DER EUROPÄISCHE AUSSCHUSS DER REGIONEN (AdR)

Gemeinsame und langfristige Vision für alle relevanten Politikbereiche

1.

fordert eine umfassende, nachhaltige Lebensmittelpolitik der Europäischen Union. Sie soll demokratisch gestaltet sein, einer gemeinsamen, langfristigen Vision folgen, auf neuesten wissenschaftlichen Erkenntnisse fußen sowie im Einklang mit dem Grundsatz des Regierens in einem Mehrebenensystem (Multi-Level Governance) stehen, wobei Lebensmittelerzeugung und Ernährung ganzheitlicher betrachtet und nachhaltigere Produktions- und Verbrauchsmuster gefördert werden sollen; sie soll außerdem verschiedene Politikbereiche miteinander verknüpfen, wie etwa Lebensmittelproduktion, Landwirtschaft, Umwelt, Gesundheit, Verbraucherpolitik, Beschäftigung und ländliche Entwicklung sowie der Schaffung von Arbeitsplätzen und Wachstum in den Regionen und Städten Europas dienen; fordert das Europäische Parlament und die Kommission auf, zusammen mit dem AdR ein gemeinsames Pilotprojekt auf den Weg zu bringen, um die Entwicklung einer nachhaltigen EU-Lebensmittelpolitik zu erleichtern;

2.

betont, dass ein Gleichgewicht zwischen der Wahrung der notwendigen Flexibilität zur Vermeidung eines Pauschalansatzes in der Lebensmittelpolitik einerseits und ihrer Nationalisierung andererseits gefunden werden muss. Kohärentere Rechtsvorschriften werden zur Gewährleistung der Verbrauchersicherheit, zu einem effizient funktionierenden Binnenmarkt und zur Einhaltung des Subsidiaritätsprinzips beitragen;

3.

unterstreicht die Bedeutung der vertikalen Integration in der Ernährungspolitik auf der Grundlage von Nachhaltigkeitskriterien zur Gewährleistung der Einheitlichkeit auf lokaler, nationaler, regionaler und internationaler Ebene. Die Lebensmittelerzeugung und damit zusammenhängende Fragen (umweltbezogener, sozialer und wirtschaftlicher Art) haben bekanntermaßen eine spezifische lokale Dimension. Demnach kommt den Städten und Regionen eine ganz wesentliche Rolle bei der Bewältigung der Herausforderungen in der Lebensmittelversorgung zu, was bei der Gestaltung einer nachhaltigen EU-Lebensmittelpolitik berücksichtigt werden muss;

4.

unterstreicht, wie wichtig eine übergeordnete europäische Vision und Strategie für eine sichere, nachhaltige Nahrungsmittelversorgung mit Blick auf Qualität, Erschwinglichkeit und Quantität und basierend auf Nachhaltigkeitskriterien ist.
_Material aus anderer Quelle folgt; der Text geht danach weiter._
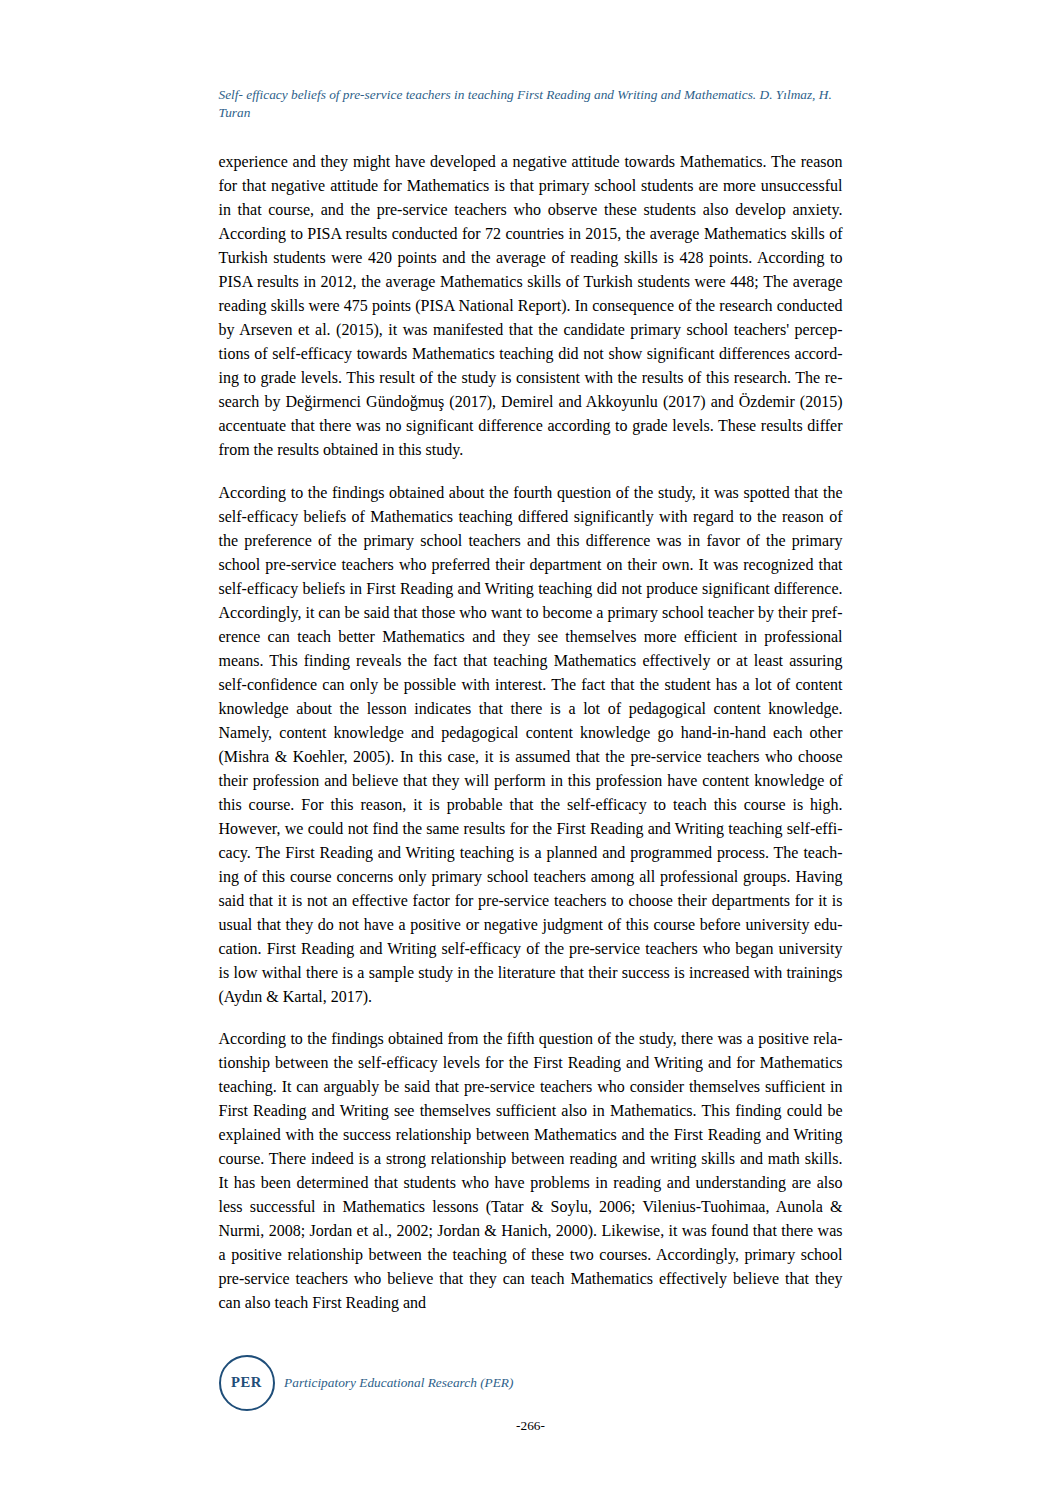Self- efficacy beliefs of pre-service teachers in teaching First Reading and Writing and Mathematics. D. Yılmaz, H. Turan
experience and they might have developed a negative attitude towards Mathematics. The reason for that negative attitude for Mathematics is that primary school students are more unsuccessful in that course, and the pre-service teachers who observe these students also develop anxiety. According to PISA results conducted for 72 countries in 2015, the average Mathematics skills of Turkish students were 420 points and the average of reading skills is 428 points. According to PISA results in 2012, the average Mathematics skills of Turkish students were 448; The average reading skills were 475 points (PISA National Report). In consequence of the research conducted by Arseven et al. (2015), it was manifested that the candidate primary school teachers' perceptions of self-efficacy towards Mathematics teaching did not show significant differences according to grade levels. This result of the study is consistent with the results of this research. The research by Değirmenci Gündoğmuş (2017), Demirel and Akkoyunlu (2017) and Özdemir (2015) accentuate that there was no significant difference according to grade levels. These results differ from the results obtained in this study.
According to the findings obtained about the fourth question of the study, it was spotted that the self-efficacy beliefs of Mathematics teaching differed significantly with regard to the reason of the preference of the primary school teachers and this difference was in favor of the primary school pre-service teachers who preferred their department on their own. It was recognized that self-efficacy beliefs in First Reading and Writing teaching did not produce significant difference. Accordingly, it can be said that those who want to become a primary school teacher by their preference can teach better Mathematics and they see themselves more efficient in professional means. This finding reveals the fact that teaching Mathematics effectively or at least assuring self-confidence can only be possible with interest. The fact that the student has a lot of content knowledge about the lesson indicates that there is a lot of pedagogical content knowledge. Namely, content knowledge and pedagogical content knowledge go hand-in-hand each other (Mishra & Koehler, 2005). In this case, it is assumed that the pre-service teachers who choose their profession and believe that they will perform in this profession have content knowledge of this course. For this reason, it is probable that the self-efficacy to teach this course is high. However, we could not find the same results for the First Reading and Writing teaching self-efficacy. The First Reading and Writing teaching is a planned and programmed process. The teaching of this course concerns only primary school teachers among all professional groups. Having said that it is not an effective factor for pre-service teachers to choose their departments for it is usual that they do not have a positive or negative judgment of this course before university education. First Reading and Writing self-efficacy of the pre-service teachers who began university is low withal there is a sample study in the literature that their success is increased with trainings (Aydın & Kartal, 2017).
According to the findings obtained from the fifth question of the study, there was a positive relationship between the self-efficacy levels for the First Reading and Writing and for Mathematics teaching. It can arguably be said that pre-service teachers who consider themselves sufficient in First Reading and Writing see themselves sufficient also in Mathematics. This finding could be explained with the success relationship between Mathematics and the First Reading and Writing course. There indeed is a strong relationship between reading and writing skills and math skills. It has been determined that students who have problems in reading and understanding are also less successful in Mathematics lessons (Tatar & Soylu, 2006; Vilenius‐Tuohimaa, Aunola & Nurmi, 2008; Jordan et al., 2002; Jordan & Hanich, 2000). Likewise, it was found that there was a positive relationship between the teaching of these two courses. Accordingly, primary school pre-service teachers who believe that they can teach Mathematics effectively believe that they can also teach First Reading and
PER
Participatory Educational Research (PER)
-266-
Eine EU-Lebensmittelpolitik sollte auf einem umfassenden Ansatz beruhen, der dem globalen Charakter der Lebensmittelversorgungsketten gerecht wird und Landwirtschaft, Lebensmittelverarbeitung, Umweltschutz und Gesundheit miteinbezieht. Die Kommission sollte darauf achten, dass alle relevanten EU-Rechtsvorschriften und finanziellen Anreize im Einklang mit dieser Vision und Strategie stehen;

5.

bekräftigt die Forderung nach einer Lebensmittelpolitik der EU, in der die nachhaltige Erzeugung in der europäischen Landwirtschaft gefördert und auf die Entwicklung sektorübergreifender Synergien für Ernährung und Umwelt hingearbeitet wird, was u. a. die Landwirtschafts- und Fischereipolitik, die Klima- und Energiepolitik sowie die Regional- und die Forschungspolitik betrifft (1);

6.

weist darauf hin, dass Ökosystemwerte in Beschlüssen, die die natürlichen Ressourcen betreffen, nicht gebührend berücksichtigt werden. Umweltkosten werden gegenwärtig bei der Lebensmittelproduktion externalisiert, was dazu führt, dass nachhaltig erzeugte Lebensmittel scheinbar teurer sind, weil die Produktionskosten höher sind; das Konzept der Ökosystemleistungen würde hier einen wertvollen Anhaltspunkt bieten, um einen politischen Rahmen zu schaffen, der den rücksichtsvollen Umgang mit der Artenvielfalt und anderen natürlichen Ressourcen fördert. Immer noch werden die Kosten aufgrund ernährungsbedingter Krankheiten sowie der Schädigung von Boden, Gewässern, Fauna und Klima als externe Kosten angesehen. Diese Kosten schlagen sich als solche nicht im Endpreis der Lebensmittel nieder, obwohl indirekt (und oft auch unbewusst) die gesamte Gesellschaft dafür aufkommen muss. Vor diesem Hintergrund sollte die Europäische Kommission Maßnahmen fördern, die dafür sorgen, dass der wahre Preis von Lebensmitteln zum Ausdruck kommt, um eine nachhaltige Wirtschaft zu fördern;

7.

wiederholt die Notwendigkeit einer engeren Verknüpfung der verschiedenen Bereiche, die mit Lebensmitteln zu tun haben, wie Energie, Forstwirtschaft, Meeresressourcen, Wasser, Abfälle, Landwirtschaft, Klimaschutz, Wissenschaft und Forschung sowie Flächennutzung, da sie allesamt eine entscheidende Rolle bei der Entwicklung eines nachhaltigen Wachstums spielen (2). Bei diesem Ansatz sollte die Kreislaufwirtschaft in der EU ebenso berücksichtigt werden wie andere internationale Rahmenwerke, mit denen die Innovationschancen maximiert werden können;

8.

weist auf die Bedeutung bestimmter Gebiete innerhalb der EU für den Erhalt und die Weiterentwicklung nachhaltiger Nahrungsmittelsysteme hin, darunter etwa Berggebiete mit ihrer langen Tradition der Nahrungsmittelproduktion unter schwierigen natürlichen Gegebenheiten;

9.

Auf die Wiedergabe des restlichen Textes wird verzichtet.